Ror Wolf hat sich seit dem Beginn seiner literarischen Produktion
Mitte der sechziger Jahre als feste Größe innerhalb einer
progressiven, experimentell ausgerichteten und nach neuen
Ausdrucksformen suchenden Literatur etabliert. Seine erklärte
Abneigung gegen Dogmen und verfestigte Thesen nimmt die
Unmöglichkeit, sein schriftstellerisches Werk unter
literaturtheoretischen Gesichtspunkten in ein klar umrissenes
Theorem einzupassen, vorweg. Eine definitorische Zuordnung der
Wolfschen Prosa zu einem bestimmten, wie auch immer gearteten
Programm wird mit vorliegender Arbeit nicht angestrebt. Vielmehr
möchte die Verfasserin interferierende Einflüsse und Tendenzen
innerhalb der Prosa Ror Wolfs transparent machen und deren
mannigfaltige Verschränkungen aufzeigen. Dabei geraten sowohl
thematische als auch sprachtechnische Fragestellungen in den
Fokus.
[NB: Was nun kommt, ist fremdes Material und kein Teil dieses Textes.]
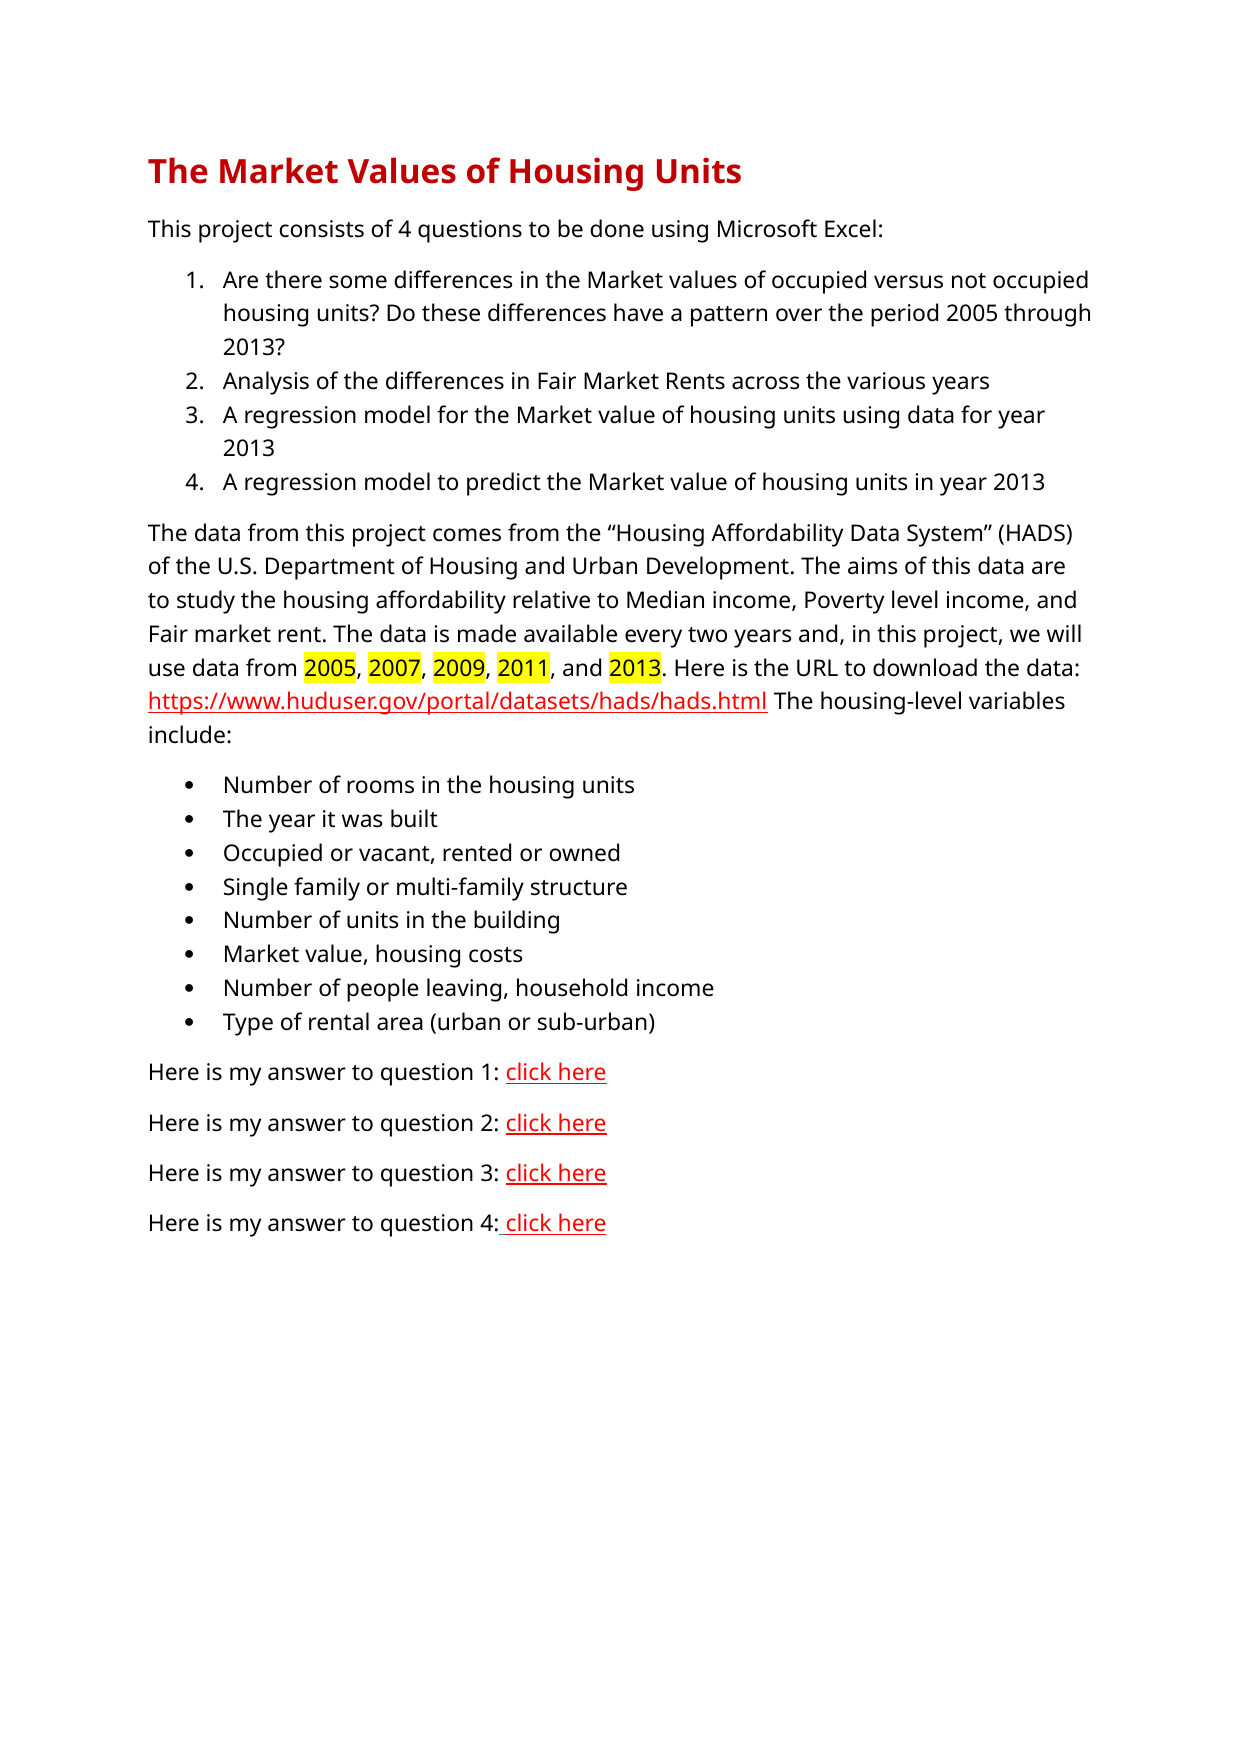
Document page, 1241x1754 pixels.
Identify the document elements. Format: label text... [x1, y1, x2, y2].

list Number of units in the building [185, 904, 1093, 936]
list The year it was built [185, 803, 1093, 834]
list Occupied or vacant, rented or owned [185, 837, 1093, 868]
text Here is my answer to question 1: click here [148, 1056, 1093, 1087]
text Here is my answer to question 3: click here [148, 1157, 1093, 1188]
list Analysis of the differences in Fair Market Rents across the various years [185, 365, 1093, 396]
list Number of rooms in the housing units [185, 769, 1093, 801]
list A regression model for the Market value of housing units using data for year 2013 [185, 399, 1093, 464]
list Type of rental area (urban or sub-urban) [185, 1006, 1093, 1037]
text Here is my answer to question 4: click here [148, 1207, 1093, 1239]
text Here is my answer to question 2: click here [148, 1107, 1093, 1138]
text This project consists of 4 questions to be done using Microsoft Excel: [148, 213, 1093, 244]
list Number of people leaving, household income [185, 972, 1093, 1003]
list Single family or multi-family structure [185, 871, 1093, 902]
list Are there some differences in the Market values of occupied versus not occupied housing units? Do these differences have a pattern over the period 2005 through 2013? [185, 264, 1093, 362]
text The Market Values of Housing Units [148, 148, 1093, 193]
list Market value, housing costs [185, 938, 1093, 969]
list A regression model to predict the Market value of housing units in year 2013 [185, 466, 1093, 497]
text The data from this project comes from the “Housing Affordability Data System” (HADS) of the U.S. Department of Housing and Urban Development. The aims of this data are to study the housing affordability relative to Median income, Poverty level income, and Fair market rent. The data is made available every two years and, in this project, we will use data from 2005, 2007, 2009, 2011, and 2013. Here is the URL to download the data: https://www.huduser.gov/portal/datasets/hads/hads.html The housing-level variables include: [148, 517, 1093, 750]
Es wird angenommen, dass Ror Wolf konkrete ästhetische
Verfahren der Moderne aufnimmt und sie in Richtung einer
postmodernen Schreibweise weiterentwickelt; und zwar in dem Sinne
als er die erkenntnistheoretischen Errungenschaften der Moderne
nicht beklagt und dramatisiert, sondern spielerisch und immer
auch mit Witz und vorgegebener Leichtigkeit die sich darbietenden
Möglichkeiten von Sprache als Weltbewältigung in unserer Zeit
problematisiert. Es werden daher Elemente moderner Tradition und
Grundzüge postmodernen Erzählens aufgezeigt, ohne Wolfs Prosa
starrsinnig zu kategorisieren und sie begrifflichen Epochen
zuzuordnen, über deren Gestalt in der Forschung nur begrenzt
Einigkeit herrscht und die in vielerlei Hinsicht miteinander
verschmelzen. Die differenzierende Zuordnung vorhandener
Stilmerkmale und Themata steht kapitelübergreifend zur
Disposition und wird an exemplarischen Textstellen diskutiert,
wobei gegebenenfalls auch andere Analysekriterien als die
modernen und postmodernen fruchtbar gemacht werden.